Welche konkreten Projekte stehen trotz Corona in Zukunft an?

Wellie: Noch dieses Jahr steht der Kinofilm »Niemand ist bei den Kälbern« von Regisseurin Sabrina Sarabi nach dem gleichnamigen Roman von Alina Herbing an. Saskia Rosendahl spielt eine junge Frau, die mit allen Mitteln aus der mecklenburgischen Provinz in die Stadt will.

Weydemann: In der Vorbereitung ist außerdem ein neues Projekt von Damian John Harper, mit dem wir schon zwei preisgekrönte Filme in Mexiko und den USA produziert haben. Jetzt bereitet er ein Brüder-Drama in NRW mit Louis Hofmann in der Hauptrolle vor. Anfang nächsten Jahres ist auch das Regiedebüt der Schauspielerin Aylin Tezel geplant. Zusätzlich arbeiten wir auch an TV-Filmen und Serien.
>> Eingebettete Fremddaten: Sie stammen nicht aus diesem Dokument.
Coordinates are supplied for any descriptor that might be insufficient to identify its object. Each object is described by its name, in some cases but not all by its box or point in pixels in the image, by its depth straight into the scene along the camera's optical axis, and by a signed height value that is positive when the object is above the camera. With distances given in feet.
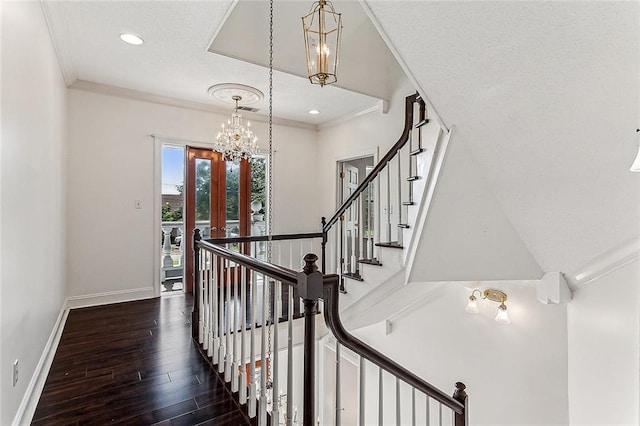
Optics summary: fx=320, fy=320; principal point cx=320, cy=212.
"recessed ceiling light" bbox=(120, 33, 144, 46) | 8.93 +5.03
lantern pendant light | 6.91 +3.57
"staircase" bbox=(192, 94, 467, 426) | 4.35 -1.92
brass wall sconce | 10.24 -2.93
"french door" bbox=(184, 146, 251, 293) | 14.98 +0.87
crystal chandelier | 12.82 +2.97
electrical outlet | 5.66 -2.81
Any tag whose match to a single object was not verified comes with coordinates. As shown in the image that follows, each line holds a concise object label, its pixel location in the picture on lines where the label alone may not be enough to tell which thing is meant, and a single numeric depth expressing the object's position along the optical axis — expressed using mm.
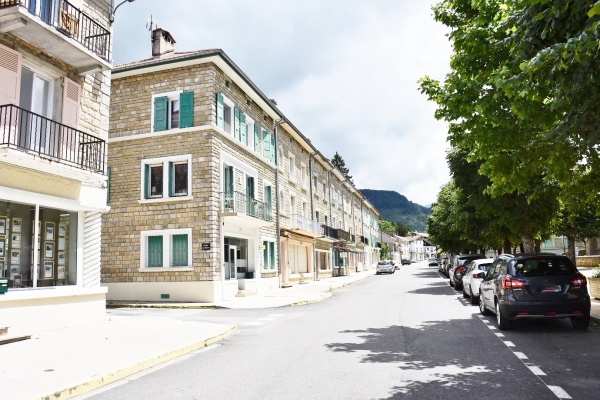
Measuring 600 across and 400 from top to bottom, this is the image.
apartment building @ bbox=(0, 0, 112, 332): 10148
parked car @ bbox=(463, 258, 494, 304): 15893
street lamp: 13555
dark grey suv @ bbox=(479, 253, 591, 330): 9625
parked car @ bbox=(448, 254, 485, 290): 22984
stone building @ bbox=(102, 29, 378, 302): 19719
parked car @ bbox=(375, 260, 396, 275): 49969
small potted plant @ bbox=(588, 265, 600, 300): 15273
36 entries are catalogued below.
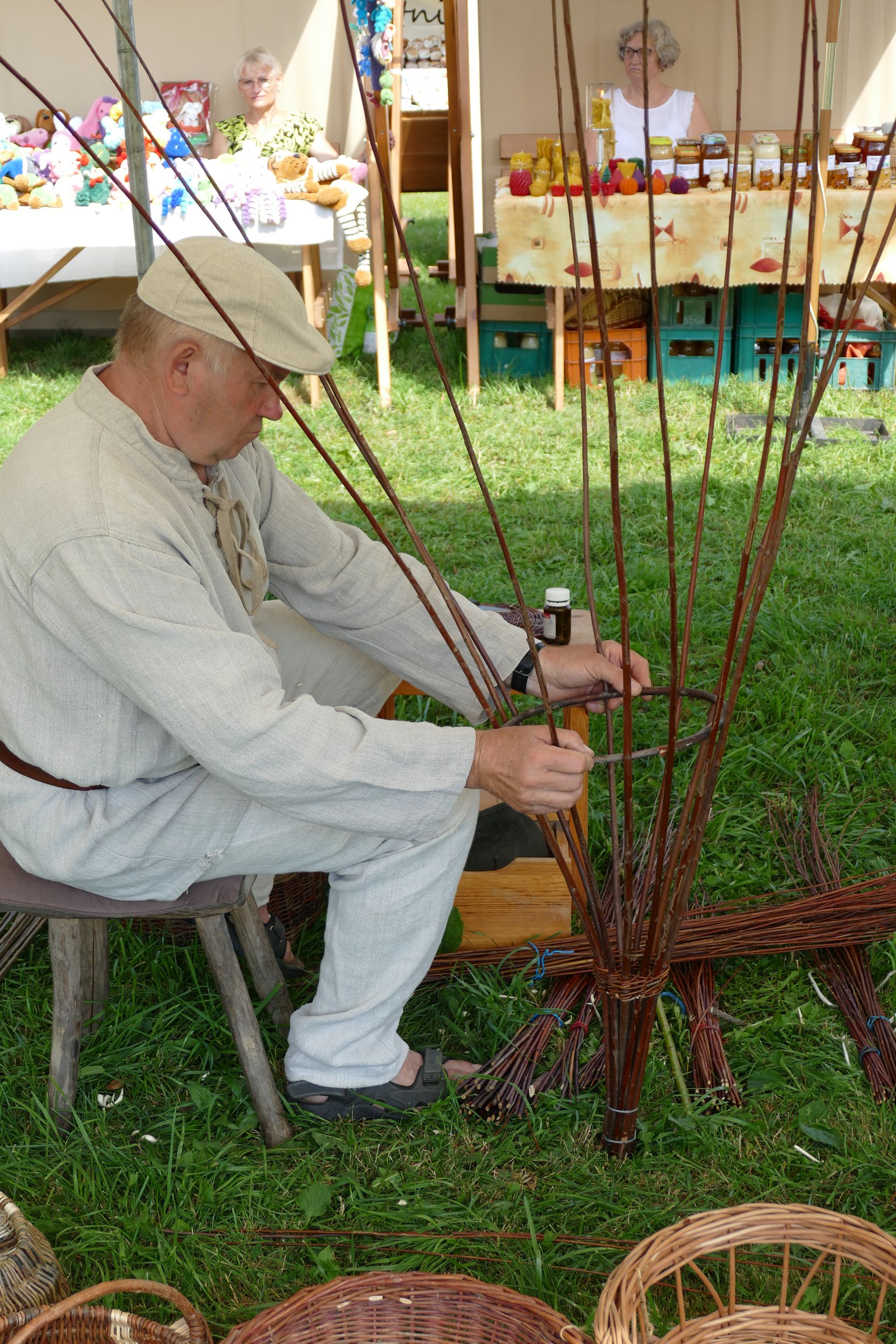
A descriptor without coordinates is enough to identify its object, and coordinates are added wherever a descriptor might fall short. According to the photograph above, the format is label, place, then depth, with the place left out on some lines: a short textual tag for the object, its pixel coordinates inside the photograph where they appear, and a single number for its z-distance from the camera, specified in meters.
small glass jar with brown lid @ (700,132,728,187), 6.01
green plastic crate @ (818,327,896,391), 6.32
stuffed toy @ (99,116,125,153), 6.50
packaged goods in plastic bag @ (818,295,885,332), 6.24
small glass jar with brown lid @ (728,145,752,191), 5.98
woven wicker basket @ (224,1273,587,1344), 1.65
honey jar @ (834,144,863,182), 5.95
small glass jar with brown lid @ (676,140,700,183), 6.04
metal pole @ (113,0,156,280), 2.83
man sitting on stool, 1.79
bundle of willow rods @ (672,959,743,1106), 2.23
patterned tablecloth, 5.87
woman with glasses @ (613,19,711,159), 6.77
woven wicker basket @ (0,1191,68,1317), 1.66
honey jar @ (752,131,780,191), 5.92
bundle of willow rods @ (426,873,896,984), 2.49
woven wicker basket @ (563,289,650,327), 6.53
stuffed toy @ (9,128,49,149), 6.65
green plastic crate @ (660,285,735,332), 6.50
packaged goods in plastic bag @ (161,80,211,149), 7.00
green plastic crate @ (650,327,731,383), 6.59
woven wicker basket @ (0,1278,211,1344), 1.54
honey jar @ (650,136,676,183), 6.18
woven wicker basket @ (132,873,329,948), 2.68
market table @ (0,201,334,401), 6.07
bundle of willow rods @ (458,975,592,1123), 2.20
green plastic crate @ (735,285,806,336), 6.45
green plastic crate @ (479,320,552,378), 6.75
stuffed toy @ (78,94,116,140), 6.85
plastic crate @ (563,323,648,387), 6.57
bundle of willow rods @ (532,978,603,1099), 2.24
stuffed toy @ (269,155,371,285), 6.04
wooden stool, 1.99
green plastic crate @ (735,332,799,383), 6.54
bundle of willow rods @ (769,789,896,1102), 2.28
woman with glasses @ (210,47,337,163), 6.53
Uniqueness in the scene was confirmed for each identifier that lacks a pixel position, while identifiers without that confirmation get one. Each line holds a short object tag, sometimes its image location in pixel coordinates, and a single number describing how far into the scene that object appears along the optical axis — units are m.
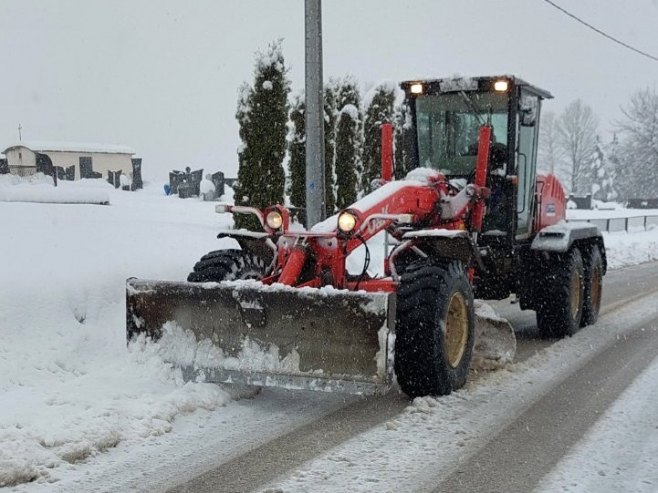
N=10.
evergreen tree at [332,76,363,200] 17.92
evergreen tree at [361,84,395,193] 19.00
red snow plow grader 5.29
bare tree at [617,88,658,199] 68.62
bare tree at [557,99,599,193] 87.69
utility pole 9.48
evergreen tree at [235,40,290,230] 14.30
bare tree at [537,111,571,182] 87.37
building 56.44
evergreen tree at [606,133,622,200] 83.25
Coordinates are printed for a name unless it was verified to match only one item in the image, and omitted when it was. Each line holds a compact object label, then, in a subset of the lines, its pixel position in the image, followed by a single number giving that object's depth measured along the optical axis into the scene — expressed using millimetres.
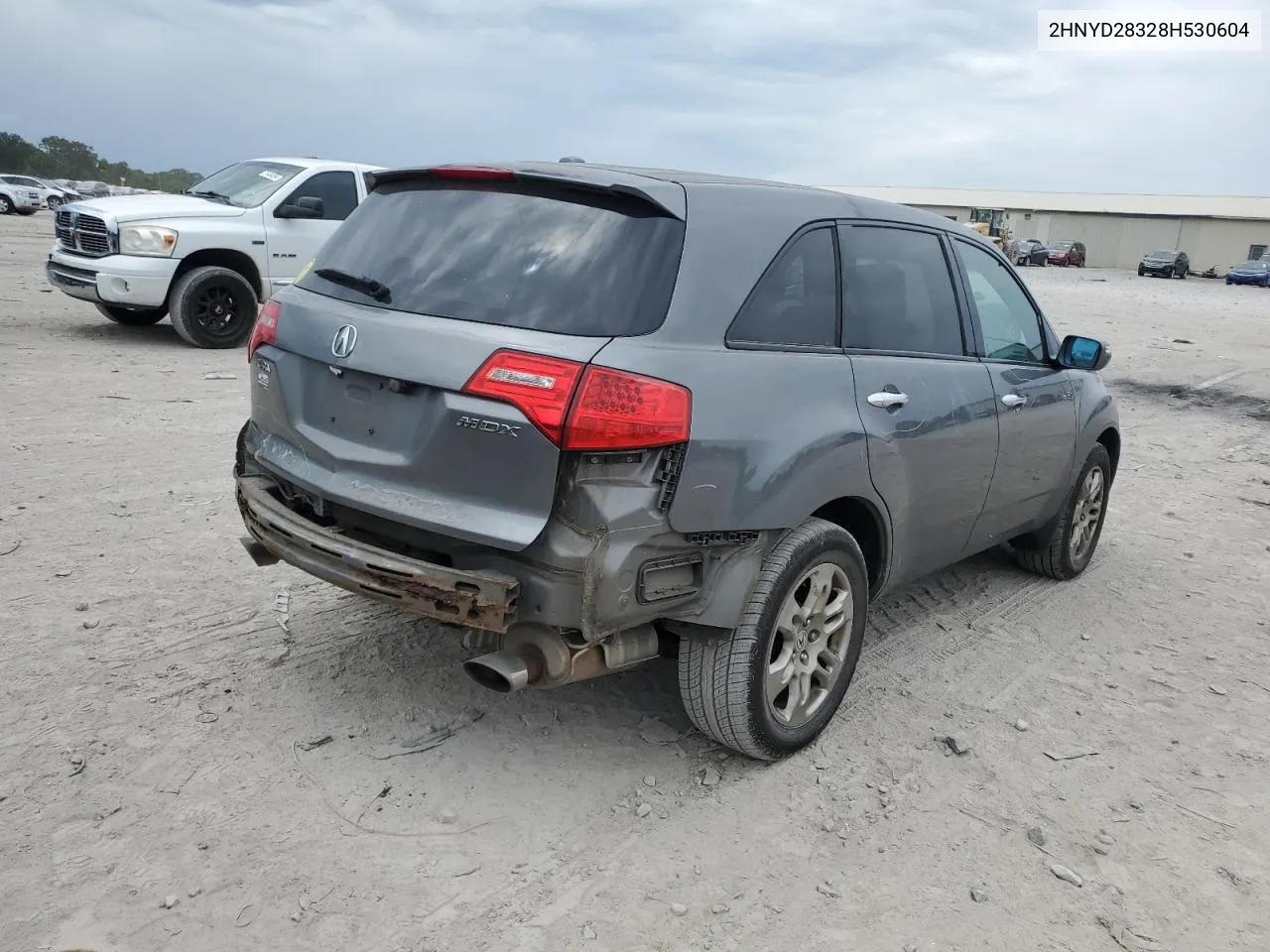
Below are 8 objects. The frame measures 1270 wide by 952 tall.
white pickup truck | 9812
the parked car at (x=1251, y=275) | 44031
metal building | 58969
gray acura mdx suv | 2748
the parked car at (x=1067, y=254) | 52594
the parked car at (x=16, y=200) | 37625
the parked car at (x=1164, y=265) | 47906
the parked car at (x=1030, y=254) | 49469
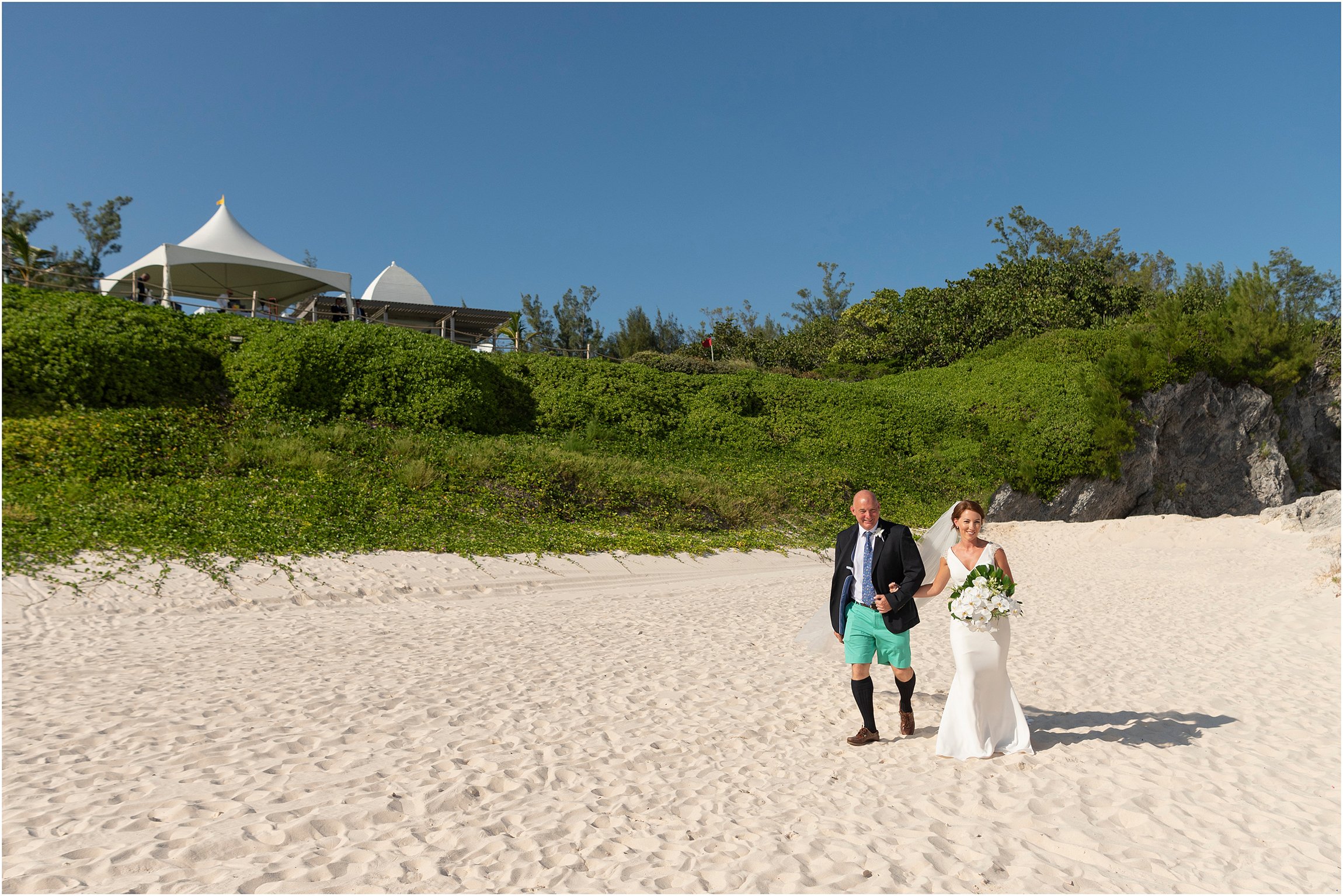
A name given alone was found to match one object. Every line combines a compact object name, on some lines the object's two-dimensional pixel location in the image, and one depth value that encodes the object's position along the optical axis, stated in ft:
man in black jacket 17.69
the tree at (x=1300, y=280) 214.48
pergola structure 84.64
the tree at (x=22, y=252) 83.79
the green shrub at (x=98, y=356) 48.19
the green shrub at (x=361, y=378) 59.06
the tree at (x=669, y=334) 189.16
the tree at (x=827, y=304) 205.46
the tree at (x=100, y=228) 164.14
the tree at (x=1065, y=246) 162.30
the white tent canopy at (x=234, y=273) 73.97
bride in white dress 17.03
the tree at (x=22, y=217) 152.35
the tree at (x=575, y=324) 178.91
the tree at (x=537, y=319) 177.17
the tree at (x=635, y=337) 171.63
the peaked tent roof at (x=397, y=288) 106.63
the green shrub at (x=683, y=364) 99.40
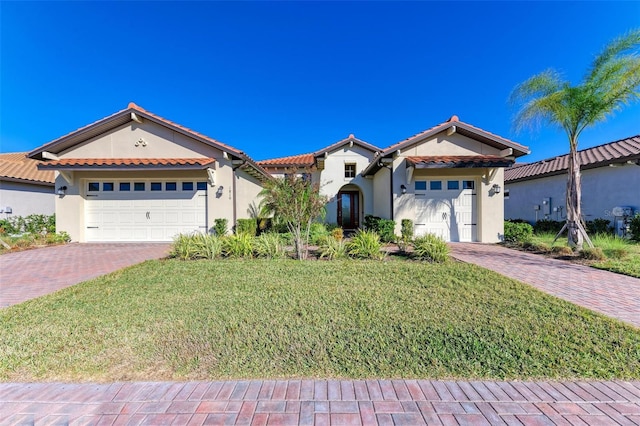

Jonas Weydemann hat an der Deutschen Film- und Fernsehakademie Berlin (dffb) den Studiengang Produktion absolviert. 2012 gründete er mit seinem Bruder Jakob die Firma Weydemann Bros., die Filme und Serien für den ­deutschen und internationalen Markt produziert.

Yvonne Wellie hat an der Kunsthochschule für Medien Köln (KHM) im Bereich Film / ­Fernsehen studiert und im Anschluss bei diversen Filmproduktionen als freie Mitarbeiterin gearbeitet. Seit 2015 ist Wellie als Produzentin Teil von ­Weydemann Bros.